[EXERCISE INPUTS — start]

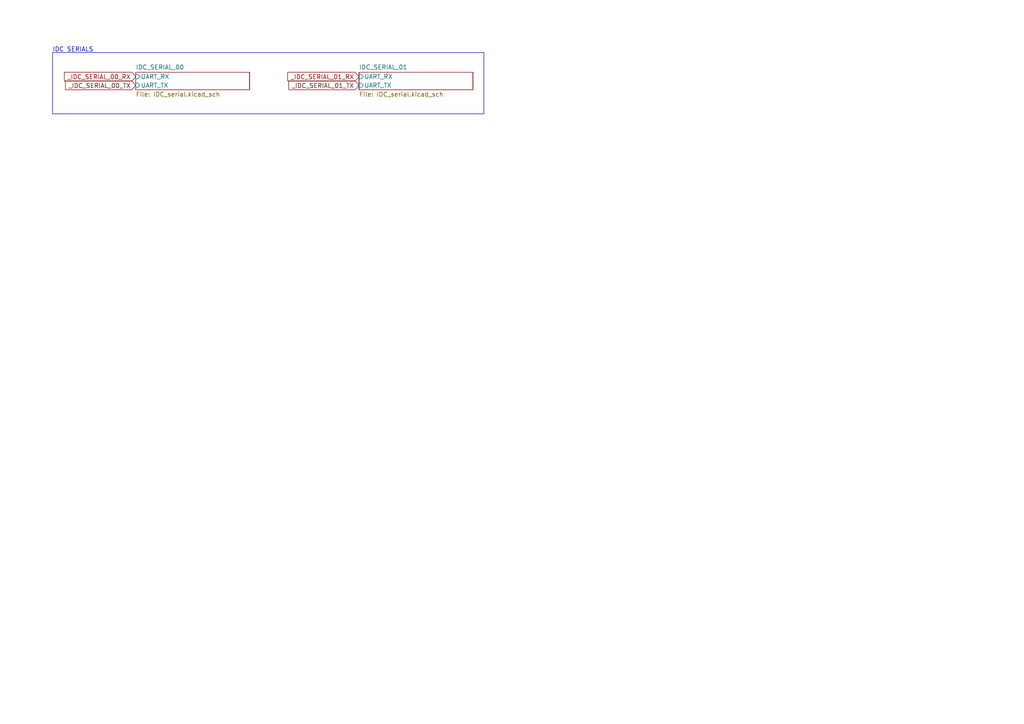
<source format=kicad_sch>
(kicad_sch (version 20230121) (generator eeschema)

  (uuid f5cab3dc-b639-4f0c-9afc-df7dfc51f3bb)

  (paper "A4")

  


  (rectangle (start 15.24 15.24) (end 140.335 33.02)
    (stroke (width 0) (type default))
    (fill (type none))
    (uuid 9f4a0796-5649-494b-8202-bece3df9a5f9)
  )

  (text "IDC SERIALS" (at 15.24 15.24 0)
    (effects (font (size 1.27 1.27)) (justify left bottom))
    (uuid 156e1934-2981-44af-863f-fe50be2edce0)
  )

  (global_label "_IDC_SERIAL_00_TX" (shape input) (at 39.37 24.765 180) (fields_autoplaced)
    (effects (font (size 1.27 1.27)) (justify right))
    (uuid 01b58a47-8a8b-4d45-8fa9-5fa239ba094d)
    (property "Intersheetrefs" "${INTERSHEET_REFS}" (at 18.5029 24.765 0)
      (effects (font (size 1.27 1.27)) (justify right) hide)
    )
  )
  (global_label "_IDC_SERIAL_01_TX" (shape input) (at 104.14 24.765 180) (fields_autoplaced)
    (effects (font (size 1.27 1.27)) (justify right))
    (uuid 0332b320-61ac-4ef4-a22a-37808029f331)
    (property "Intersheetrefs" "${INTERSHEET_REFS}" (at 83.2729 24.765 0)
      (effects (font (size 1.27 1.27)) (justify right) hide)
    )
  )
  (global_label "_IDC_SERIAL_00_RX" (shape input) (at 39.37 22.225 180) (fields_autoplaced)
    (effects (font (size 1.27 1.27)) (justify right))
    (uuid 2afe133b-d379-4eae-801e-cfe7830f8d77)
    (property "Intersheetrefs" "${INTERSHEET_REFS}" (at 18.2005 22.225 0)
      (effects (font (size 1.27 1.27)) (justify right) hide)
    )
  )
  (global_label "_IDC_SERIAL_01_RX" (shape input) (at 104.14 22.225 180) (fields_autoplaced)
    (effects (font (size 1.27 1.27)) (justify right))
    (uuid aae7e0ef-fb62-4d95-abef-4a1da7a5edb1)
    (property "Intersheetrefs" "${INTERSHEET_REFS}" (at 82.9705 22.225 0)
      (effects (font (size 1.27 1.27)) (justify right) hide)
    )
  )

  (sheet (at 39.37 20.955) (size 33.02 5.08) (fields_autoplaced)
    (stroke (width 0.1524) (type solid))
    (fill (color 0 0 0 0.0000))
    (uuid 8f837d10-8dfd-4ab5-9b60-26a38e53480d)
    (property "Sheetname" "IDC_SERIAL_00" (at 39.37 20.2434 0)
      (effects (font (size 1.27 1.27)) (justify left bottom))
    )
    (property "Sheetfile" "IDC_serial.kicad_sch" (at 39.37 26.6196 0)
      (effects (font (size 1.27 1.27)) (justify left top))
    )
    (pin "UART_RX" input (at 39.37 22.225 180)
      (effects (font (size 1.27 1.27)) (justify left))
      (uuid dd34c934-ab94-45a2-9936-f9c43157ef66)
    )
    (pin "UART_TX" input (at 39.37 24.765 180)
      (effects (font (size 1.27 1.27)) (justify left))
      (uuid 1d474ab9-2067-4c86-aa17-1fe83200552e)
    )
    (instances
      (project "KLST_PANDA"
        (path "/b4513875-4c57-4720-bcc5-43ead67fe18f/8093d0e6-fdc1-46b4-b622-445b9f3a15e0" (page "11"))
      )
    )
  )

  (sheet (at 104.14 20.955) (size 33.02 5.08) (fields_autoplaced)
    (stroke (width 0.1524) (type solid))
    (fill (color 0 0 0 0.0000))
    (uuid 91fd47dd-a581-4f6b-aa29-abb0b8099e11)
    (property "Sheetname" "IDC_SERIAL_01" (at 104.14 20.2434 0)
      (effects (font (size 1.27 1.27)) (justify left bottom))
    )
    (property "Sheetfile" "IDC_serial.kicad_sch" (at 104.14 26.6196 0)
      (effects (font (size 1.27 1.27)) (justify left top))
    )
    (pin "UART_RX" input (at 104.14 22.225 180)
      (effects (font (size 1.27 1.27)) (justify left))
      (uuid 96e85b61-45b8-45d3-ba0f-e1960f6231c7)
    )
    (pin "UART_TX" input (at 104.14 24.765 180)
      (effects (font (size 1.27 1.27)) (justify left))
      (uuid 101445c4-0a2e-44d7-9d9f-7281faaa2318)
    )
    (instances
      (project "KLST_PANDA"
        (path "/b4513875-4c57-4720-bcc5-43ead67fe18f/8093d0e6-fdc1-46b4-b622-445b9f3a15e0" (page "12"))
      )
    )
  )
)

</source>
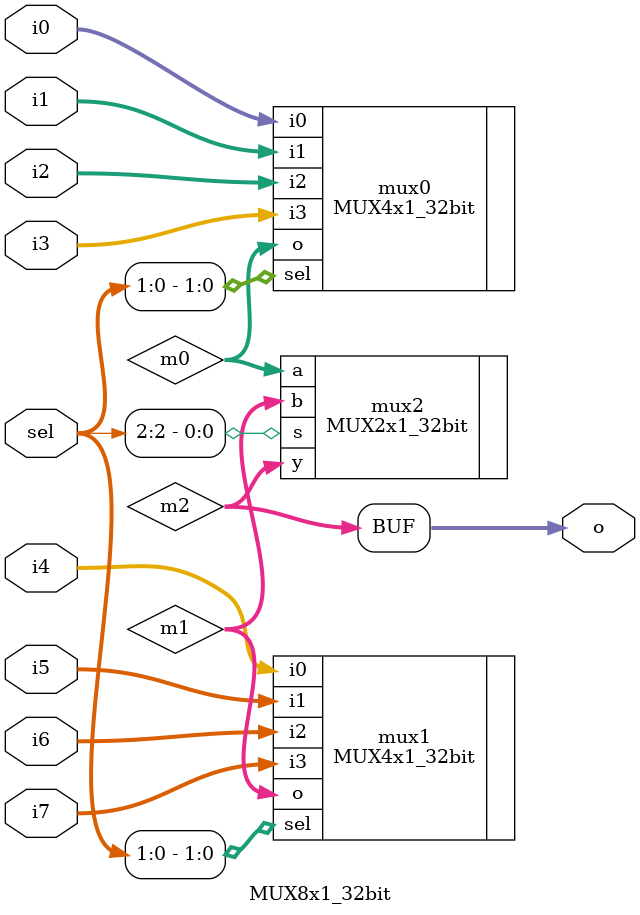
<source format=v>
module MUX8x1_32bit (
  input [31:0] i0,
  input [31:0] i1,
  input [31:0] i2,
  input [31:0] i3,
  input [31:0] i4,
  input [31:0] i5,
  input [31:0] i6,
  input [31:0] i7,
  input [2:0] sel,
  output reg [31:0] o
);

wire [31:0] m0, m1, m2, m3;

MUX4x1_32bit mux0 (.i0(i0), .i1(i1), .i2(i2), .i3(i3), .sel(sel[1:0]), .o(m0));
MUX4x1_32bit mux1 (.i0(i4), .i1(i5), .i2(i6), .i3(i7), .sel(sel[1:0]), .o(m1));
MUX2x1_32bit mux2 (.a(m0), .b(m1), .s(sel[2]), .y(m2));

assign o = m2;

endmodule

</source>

[EXERCISE INPUTS — finish]

Please transcribe all of the entries exactly and omit any picture they hold.

<source format=kicad_sch>
(kicad_sch (version 20230121) (generator eeschema)

  (uuid f5cab3dc-b639-4f0c-9afc-df7dfc51f3bb)

  (paper "A4")

  


  (rectangle (start 15.24 15.24) (end 140.335 33.02)
    (stroke (width 0) (type default))
    (fill (type none))
    (uuid 9f4a0796-5649-494b-8202-bece3df9a5f9)
  )

  (text "IDC SERIALS" (at 15.24 15.24 0)
    (effects (font (size 1.27 1.27)) (justify left bottom))
    (uuid 156e1934-2981-44af-863f-fe50be2edce0)
  )

  (global_label "_IDC_SERIAL_00_TX" (shape input) (at 39.37 24.765 180) (fields_autoplaced)
    (effects (font (size 1.27 1.27)) (justify right))
    (uuid 01b58a47-8a8b-4d45-8fa9-5fa239ba094d)
    (property "Intersheetrefs" "${INTERSHEET_REFS}" (at 18.5029 24.765 0)
      (effects (font (size 1.27 1.27)) (justify right) hide)
    )
  )
  (global_label "_IDC_SERIAL_01_TX" (shape input) (at 104.14 24.765 180) (fields_autoplaced)
    (effects (font (size 1.27 1.27)) (justify right))
    (uuid 0332b320-61ac-4ef4-a22a-37808029f331)
    (property "Intersheetrefs" "${INTERSHEET_REFS}" (at 83.2729 24.765 0)
      (effects (font (size 1.27 1.27)) (justify right) hide)
    )
  )
  (global_label "_IDC_SERIAL_00_RX" (shape input) (at 39.37 22.225 180) (fields_autoplaced)
    (effects (font (size 1.27 1.27)) (justify right))
    (uuid 2afe133b-d379-4eae-801e-cfe7830f8d77)
    (property "Intersheetrefs" "${INTERSHEET_REFS}" (at 18.2005 22.225 0)
      (effects (font (size 1.27 1.27)) (justify right) hide)
    )
  )
  (global_label "_IDC_SERIAL_01_RX" (shape input) (at 104.14 22.225 180) (fields_autoplaced)
    (effects (font (size 1.27 1.27)) (justify right))
    (uuid aae7e0ef-fb62-4d95-abef-4a1da7a5edb1)
    (property "Intersheetrefs" "${INTERSHEET_REFS}" (at 82.9705 22.225 0)
      (effects (font (size 1.27 1.27)) (justify right) hide)
    )
  )

  (sheet (at 39.37 20.955) (size 33.02 5.08) (fields_autoplaced)
    (stroke (width 0.1524) (type solid))
    (fill (color 0 0 0 0.0000))
    (uuid 8f837d10-8dfd-4ab5-9b60-26a38e53480d)
    (property "Sheetname" "IDC_SERIAL_00" (at 39.37 20.2434 0)
      (effects (font (size 1.27 1.27)) (justify left bottom))
    )
    (property "Sheetfile" "IDC_serial.kicad_sch" (at 39.37 26.6196 0)
      (effects (font (size 1.27 1.27)) (justify left top))
    )
    (pin "UART_RX" input (at 39.37 22.225 180)
      (effects (font (size 1.27 1.27)) (justify left))
      (uuid dd34c934-ab94-45a2-9936-f9c43157ef66)
    )
    (pin "UART_TX" input (at 39.37 24.765 180)
      (effects (font (size 1.27 1.27)) (justify left))
      (uuid 1d474ab9-2067-4c86-aa17-1fe83200552e)
    )
    (instances
      (project "KLST_PANDA"
        (path "/b4513875-4c57-4720-bcc5-43ead67fe18f/8093d0e6-fdc1-46b4-b622-445b9f3a15e0" (page "11"))
      )
    )
  )

  (sheet (at 104.14 20.955) (size 33.02 5.08) (fields_autoplaced)
    (stroke (width 0.1524) (type solid))
    (fill (color 0 0 0 0.0000))
    (uuid 91fd47dd-a581-4f6b-aa29-abb0b8099e11)
    (property "Sheetname" "IDC_SERIAL_01" (at 104.14 20.2434 0)
      (effects (font (size 1.27 1.27)) (justify left bottom))
    )
    (property "Sheetfile" "IDC_serial.kicad_sch" (at 104.14 26.6196 0)
      (effects (font (size 1.27 1.27)) (justify left top))
    )
    (pin "UART_RX" input (at 104.14 22.225 180)
      (effects (font (size 1.27 1.27)) (justify left))
      (uuid 96e85b61-45b8-45d3-ba0f-e1960f6231c7)
    )
    (pin "UART_TX" input (at 104.14 24.765 180)
      (effects (font (size 1.27 1.27)) (justify left))
      (uuid 101445c4-0a2e-44d7-9d9f-7281faaa2318)
    )
    (instances
      (project "KLST_PANDA"
        (path "/b4513875-4c57-4720-bcc5-43ead67fe18f/8093d0e6-fdc1-46b4-b622-445b9f3a15e0" (page "12"))
      )
    )
  )
)

</source>
<source format=v>
module MUX8x1_32bit (
  input [31:0] i0,
  input [31:0] i1,
  input [31:0] i2,
  input [31:0] i3,
  input [31:0] i4,
  input [31:0] i5,
  input [31:0] i6,
  input [31:0] i7,
  input [2:0] sel,
  output reg [31:0] o
);

wire [31:0] m0, m1, m2, m3;

MUX4x1_32bit mux0 (.i0(i0), .i1(i1), .i2(i2), .i3(i3), .sel(sel[1:0]), .o(m0));
MUX4x1_32bit mux1 (.i0(i4), .i1(i5), .i2(i6), .i3(i7), .sel(sel[1:0]), .o(m1));
MUX2x1_32bit mux2 (.a(m0), .b(m1), .s(sel[2]), .y(m2));

assign o = m2;

endmodule

</source>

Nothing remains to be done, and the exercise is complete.